◆ Instruction ◆
Reproduce the data below word for word, beginning with its first line and continuing through the line containing "considerations, alternatives, plant", including that line.

◆ Material shown ◆
════════════════════

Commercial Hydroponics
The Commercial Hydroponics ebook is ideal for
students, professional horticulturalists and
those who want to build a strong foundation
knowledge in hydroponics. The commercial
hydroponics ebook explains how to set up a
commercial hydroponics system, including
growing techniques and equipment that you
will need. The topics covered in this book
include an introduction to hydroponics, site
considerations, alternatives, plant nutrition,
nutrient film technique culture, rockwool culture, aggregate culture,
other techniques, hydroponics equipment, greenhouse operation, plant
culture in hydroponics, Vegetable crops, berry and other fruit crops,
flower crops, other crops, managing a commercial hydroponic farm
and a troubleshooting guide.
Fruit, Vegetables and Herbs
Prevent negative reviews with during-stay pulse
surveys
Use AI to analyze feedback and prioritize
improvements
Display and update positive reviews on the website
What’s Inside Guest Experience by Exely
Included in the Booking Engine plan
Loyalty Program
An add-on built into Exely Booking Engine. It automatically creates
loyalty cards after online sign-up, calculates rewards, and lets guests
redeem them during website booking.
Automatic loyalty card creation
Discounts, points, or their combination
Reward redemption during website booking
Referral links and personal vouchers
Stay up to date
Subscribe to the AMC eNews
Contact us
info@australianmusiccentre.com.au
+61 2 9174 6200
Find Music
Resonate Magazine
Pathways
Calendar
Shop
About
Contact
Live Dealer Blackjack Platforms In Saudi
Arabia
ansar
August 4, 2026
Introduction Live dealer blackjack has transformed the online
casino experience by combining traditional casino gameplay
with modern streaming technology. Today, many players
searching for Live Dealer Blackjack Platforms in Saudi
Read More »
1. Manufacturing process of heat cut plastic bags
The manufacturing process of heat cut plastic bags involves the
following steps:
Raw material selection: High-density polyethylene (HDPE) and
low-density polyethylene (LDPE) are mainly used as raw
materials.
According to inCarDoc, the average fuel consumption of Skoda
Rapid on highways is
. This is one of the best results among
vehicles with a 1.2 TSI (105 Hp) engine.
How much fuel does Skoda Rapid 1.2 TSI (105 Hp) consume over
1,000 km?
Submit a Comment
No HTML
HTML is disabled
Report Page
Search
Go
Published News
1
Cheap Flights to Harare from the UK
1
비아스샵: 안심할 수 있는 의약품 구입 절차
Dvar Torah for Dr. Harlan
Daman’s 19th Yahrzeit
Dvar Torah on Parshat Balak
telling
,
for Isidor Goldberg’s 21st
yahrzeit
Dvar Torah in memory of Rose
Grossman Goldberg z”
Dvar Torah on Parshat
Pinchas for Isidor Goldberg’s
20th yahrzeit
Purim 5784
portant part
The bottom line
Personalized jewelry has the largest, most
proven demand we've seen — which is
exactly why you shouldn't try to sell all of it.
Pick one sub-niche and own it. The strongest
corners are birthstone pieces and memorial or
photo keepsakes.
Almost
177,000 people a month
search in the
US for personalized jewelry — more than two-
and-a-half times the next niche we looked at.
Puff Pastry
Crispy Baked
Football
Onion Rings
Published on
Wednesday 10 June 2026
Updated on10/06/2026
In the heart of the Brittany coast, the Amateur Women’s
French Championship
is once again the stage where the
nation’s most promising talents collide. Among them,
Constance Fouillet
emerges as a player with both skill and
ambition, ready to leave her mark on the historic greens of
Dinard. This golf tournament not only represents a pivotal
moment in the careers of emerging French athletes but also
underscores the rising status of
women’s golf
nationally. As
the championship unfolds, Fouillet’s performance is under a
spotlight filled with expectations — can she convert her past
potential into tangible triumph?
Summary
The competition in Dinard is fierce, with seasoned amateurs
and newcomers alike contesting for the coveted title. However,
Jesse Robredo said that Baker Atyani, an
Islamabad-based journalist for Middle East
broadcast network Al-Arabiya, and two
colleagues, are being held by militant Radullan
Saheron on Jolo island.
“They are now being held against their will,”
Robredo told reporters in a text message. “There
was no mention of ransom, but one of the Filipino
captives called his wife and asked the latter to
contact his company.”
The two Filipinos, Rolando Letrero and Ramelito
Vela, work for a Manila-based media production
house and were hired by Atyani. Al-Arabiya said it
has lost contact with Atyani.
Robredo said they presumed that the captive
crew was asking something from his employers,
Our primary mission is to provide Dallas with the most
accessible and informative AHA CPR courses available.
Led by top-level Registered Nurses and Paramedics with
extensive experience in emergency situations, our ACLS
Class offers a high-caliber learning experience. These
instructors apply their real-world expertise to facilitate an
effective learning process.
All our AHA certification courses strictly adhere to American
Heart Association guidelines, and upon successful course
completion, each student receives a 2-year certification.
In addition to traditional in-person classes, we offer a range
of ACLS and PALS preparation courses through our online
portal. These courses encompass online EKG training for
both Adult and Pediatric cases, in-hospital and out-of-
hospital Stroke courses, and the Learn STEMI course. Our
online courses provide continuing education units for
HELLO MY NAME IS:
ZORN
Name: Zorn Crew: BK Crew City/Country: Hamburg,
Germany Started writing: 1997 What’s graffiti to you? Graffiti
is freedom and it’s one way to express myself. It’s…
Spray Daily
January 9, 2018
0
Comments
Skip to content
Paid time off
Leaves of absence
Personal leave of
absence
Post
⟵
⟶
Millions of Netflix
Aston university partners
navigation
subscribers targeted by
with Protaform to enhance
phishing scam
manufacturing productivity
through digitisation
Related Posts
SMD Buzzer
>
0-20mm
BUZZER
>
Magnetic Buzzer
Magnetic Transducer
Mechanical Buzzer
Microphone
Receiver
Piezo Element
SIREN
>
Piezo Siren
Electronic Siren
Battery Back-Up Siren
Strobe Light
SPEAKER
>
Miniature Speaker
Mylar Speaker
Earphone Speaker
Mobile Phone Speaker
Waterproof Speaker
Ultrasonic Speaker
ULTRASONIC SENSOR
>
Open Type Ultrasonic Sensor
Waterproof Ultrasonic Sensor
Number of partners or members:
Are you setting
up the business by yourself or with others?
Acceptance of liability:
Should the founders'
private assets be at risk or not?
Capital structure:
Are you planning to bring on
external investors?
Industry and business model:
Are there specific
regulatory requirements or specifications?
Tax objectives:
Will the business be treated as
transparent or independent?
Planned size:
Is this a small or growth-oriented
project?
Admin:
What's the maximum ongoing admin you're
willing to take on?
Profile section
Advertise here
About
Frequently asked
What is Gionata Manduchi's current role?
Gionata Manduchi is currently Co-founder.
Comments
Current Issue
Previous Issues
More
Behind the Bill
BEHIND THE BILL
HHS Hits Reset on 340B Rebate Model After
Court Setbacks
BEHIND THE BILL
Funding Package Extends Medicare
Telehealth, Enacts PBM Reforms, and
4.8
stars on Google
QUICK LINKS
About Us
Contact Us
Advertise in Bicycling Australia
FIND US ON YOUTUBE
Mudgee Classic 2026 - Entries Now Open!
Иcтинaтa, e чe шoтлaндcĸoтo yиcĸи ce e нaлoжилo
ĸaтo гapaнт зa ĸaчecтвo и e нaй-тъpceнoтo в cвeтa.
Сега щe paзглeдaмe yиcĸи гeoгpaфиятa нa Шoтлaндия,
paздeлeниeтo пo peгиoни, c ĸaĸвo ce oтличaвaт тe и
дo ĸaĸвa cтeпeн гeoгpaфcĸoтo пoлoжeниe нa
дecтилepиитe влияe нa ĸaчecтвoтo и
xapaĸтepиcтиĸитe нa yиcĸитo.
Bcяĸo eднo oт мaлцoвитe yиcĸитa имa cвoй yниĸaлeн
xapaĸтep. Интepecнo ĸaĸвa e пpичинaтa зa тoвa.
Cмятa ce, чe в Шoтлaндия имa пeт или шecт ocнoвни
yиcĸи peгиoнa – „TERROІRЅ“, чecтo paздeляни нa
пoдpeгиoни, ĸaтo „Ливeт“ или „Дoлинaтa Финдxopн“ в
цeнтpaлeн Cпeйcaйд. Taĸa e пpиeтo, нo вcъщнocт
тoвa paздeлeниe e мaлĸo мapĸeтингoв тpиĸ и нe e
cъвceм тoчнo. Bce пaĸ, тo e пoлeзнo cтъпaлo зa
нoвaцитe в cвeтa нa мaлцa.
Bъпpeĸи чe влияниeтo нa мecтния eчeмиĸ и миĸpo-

════════════════════

◆ Response ◆
Commercial Hydroponics
The Commercial Hydroponics ebook is ideal for
students, professional horticulturalists and
those who want to build a strong foundation
knowledge in hydroponics. The commercial
hydroponics ebook explains how to set up a
commercial hydroponics system, including
growing techniques and equipment that you
will need. The topics covered in this book
include an introduction to hydroponics, site
considerations, alternatives, plant nutrition,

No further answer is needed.